We liberals trusted the science. And now we learn that “the science” might’ve been unethical: that there was, in fact, gain-of-function research, after all. After thousands of people lost their incomes and struggled to put food on the table; after a mental health crisis among children and teens desperate for social interaction; after being told that working-class blacks and Latinos and rural whites are selfish monsters for refusing to be vaccinated — we learn that we weren’t to blame, after all.

This isn’t incidental. This isn’t an innocent “oopsy-daisy.” This is a bombshell. The US government was using our tax dollars to fund controversial research that may’ve killed millions of people, then lied to us about it and blamed us for it. At the start of this pandemic, this country was in crisis, and people were desperate for leadership. Instead of being transparent and honest, the NIH assumed the truth was too complicated for us, so they lied to us as if we were children. They knew that if they told us the truth and gave us a choice about how to handle the virus, we’d make the wrong decision; so they appointed themselves the country’s information czars and decided for us what we were allowed to know. They created a two-tiered informational structure: one tier, the majority of the population, pays for research through their taxes but is forbidden to know about it; the second tier, a handful of government officials and agents, take our money and conduct the research, then lie to us about it. If there is any question, however remote, about whether the NIH or similar entities caused the problem in the first place, they should never have been allowed to dictate to us that the only solution to the problem was to curtail our civil liberties.

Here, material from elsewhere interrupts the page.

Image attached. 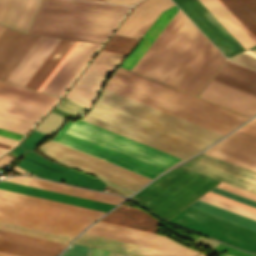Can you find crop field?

We did not elect the NIH. We did not appoint them the keepers of divine knowledge. They conducted risky research, then lied to us about it, and they were allowed to do so because we did not question them. Our media institutions deliberately dissuaded us from doubting their expertise, claiming that anyone who questioned Dr. Fauci was a conspiracy theorist and a “grandma killer.” They called Rand Paul a threat to the people. If questioning those in power makes you dangerous, what does being an internationally-famous government official lying to the public make you?

Pointing out the blatant dishonesty surrounding the coronavirus doesn’t make you a wingnut. It makes you honest. Dr. Fauci and the NIH must answer to the lies they told the American people and release any and all data about gain-of-function experiments conducted in Wuhan. I’m no longer scared of being called a Covid denier, and you shouldn’t be, either — better that than a gain-of-function denier.